Il Procuratore generale interviene sulla critica condizione delle carceri italiane

La condizione carceraria è una emergenza sociale. Ma in questo momento è soltanto la magistratura a rendersene conto. L’Associazione nazionale magistrati del Veneto avvisa che diversi uffici giudiziari hanno cercato di dare una risposta con gli “strumenti normativi e regolamentari disponibili”. Vale a dire, che alcuni procuratori hanno invitato a una maggiore attenzione nell’emanazione delle misure cautelari, mentre alcuni Tribunali di sorveglianza hanno intrapreso la strada della illegittimità costituzionale.
«Nei reati che non si collocano in una matrice associativa, compreso l’omicidio passionale, è veramente necessario ricorrere alla detenzione preventiva?». La domanda se la pone Pietro Calogero, Procuratore generale della Corte d’appello di Venezia. E le domande di Calogero non sono mai quesiti, ma risposte. Questa è la linea che dovranno seguire le Procura del Veneto. Perché è già arrivata la richiesta di inviare alla Procura generale un rapporto dell’attività degli ultimi tre anni sulle richieste delle misure cautelari fatte dai sostituti procuratori, quelle concesse dai giudici delle indagini preliminari, e una relazione sull’assenso del Procuratore capo sulle istanze di custodia cautelare. Per Calogero la carcerazione preventiva è l’extrema ratio, rispetto alle altre misure. Quali, gli arresti domiciliari, la presentazione all’autorità giudiziaria e l’allontanamento. «Non è sufficiente forse usare misure alternative che impediscano il continuare di un rapporto tra il carnefice e la vittima, se è ancora viva, o vittima di violenza? O tra il carnefice e i parenti della vittima in caso di omicidio?», si chiede il procuratore Generale. E ancora: «In caso di certi reati che non arrivino a creare collegamenti tra l’indagato e le altre persone, come è tipico dei reati di mafia, dico che è possibile scegliere un tipo di misura utile a creare un distacco tra chi fa e chi subisce il reato. Perchè, quindi, negare a chi si copre di certi delitti non solo la libertà di movimento, ma anche le relazioni e gli affetti?». Calogero spiega che i suoi interrogativi gli vengono posti da alcune sentenze della Corte Costituzionale. «Io me li pongo e li porrò anche ai miei colleghi», dice Calogero. Ieri mattina un gruppo di magistrati dell’Anm Veneto e i giudici del Tribunale di sorveglianza hanno fatto un’altra visita nelle carceri padovane. Poi ha avuto luogo un seminario nell’aula del Tribunale di sorveglianza, al quale ha partecipato il Procuratore generale. La sua presenza ha attirato magistrati da tutto il Veneto.

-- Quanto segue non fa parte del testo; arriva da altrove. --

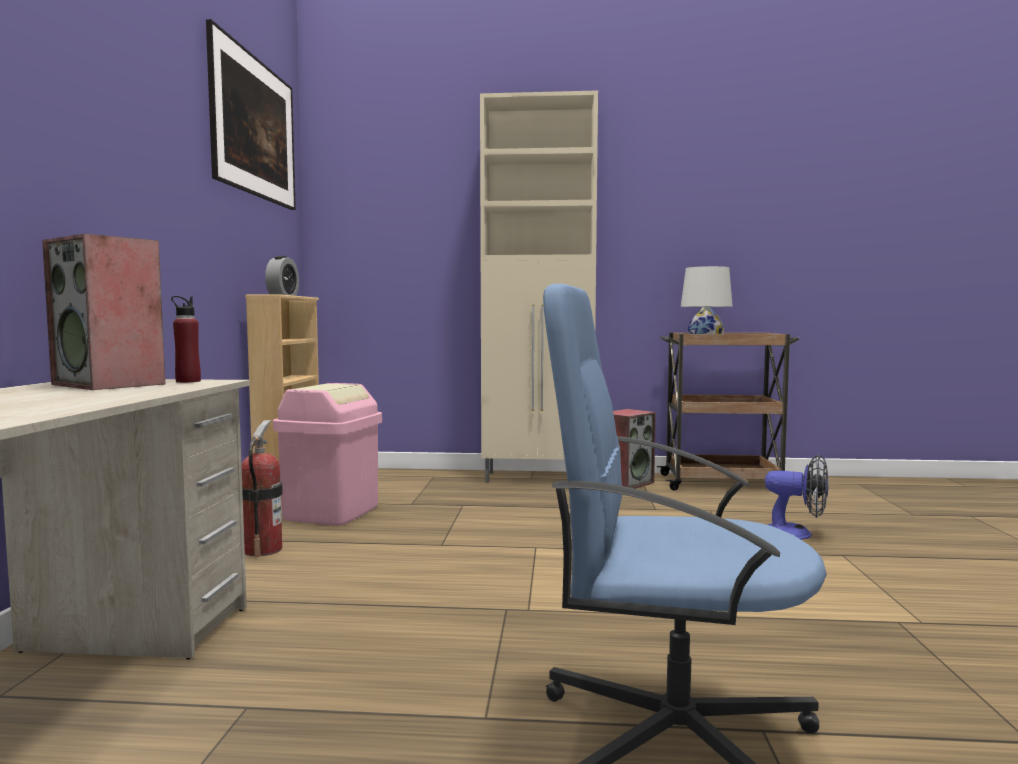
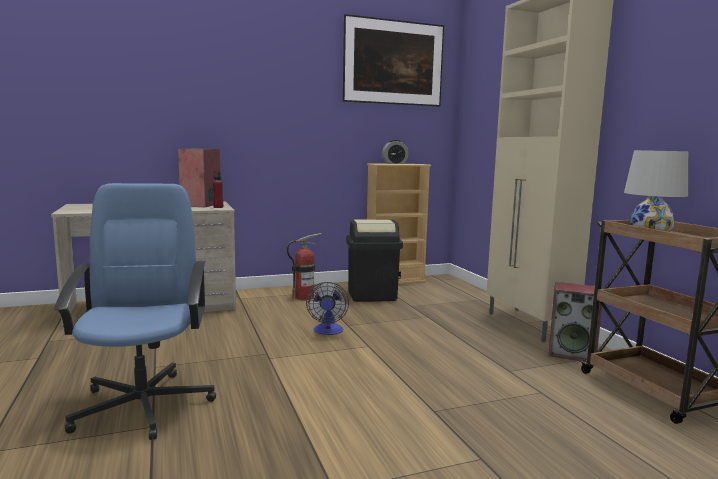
camera: 65 degrees right, 5 degrees up
pink trash can [273,383,382,526] -> black trash can [346,219,403,302]
fan [765,454,829,540] -> fan moved to [306,282,349,335]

«Ci devono essere due teste pensanti perché la custodia cautelare deve essere l’extrema ratio di un Pm e di un giudice. Noi magistrati abbiamo il dovere dell’umiltà e non si è mai parlato di verificare i criteri di scelta di una misura cautelare, quasi che questo campo delicato non possa essere suscettibile di verifiche e confronti per l’elaborazione di criteri applicati per la richiesta della misura. Certe misure che durano tre mesi hanno l’odore di misure che si potevano evitare», afferma Calogero. «Ma se è necessario che la persona vada in carcere, ci deve andare anche se il carcere esplode. Ma i Pm non possono pensare a misure alternative solo se non viene concesso l’arresto. La detenzione cautelare deve arrivare dopo una lunga scrematura e dopo non aver ritenuto sufficiente nessun altro provvedimento, anche in casi di violenze o di omicidi passionali».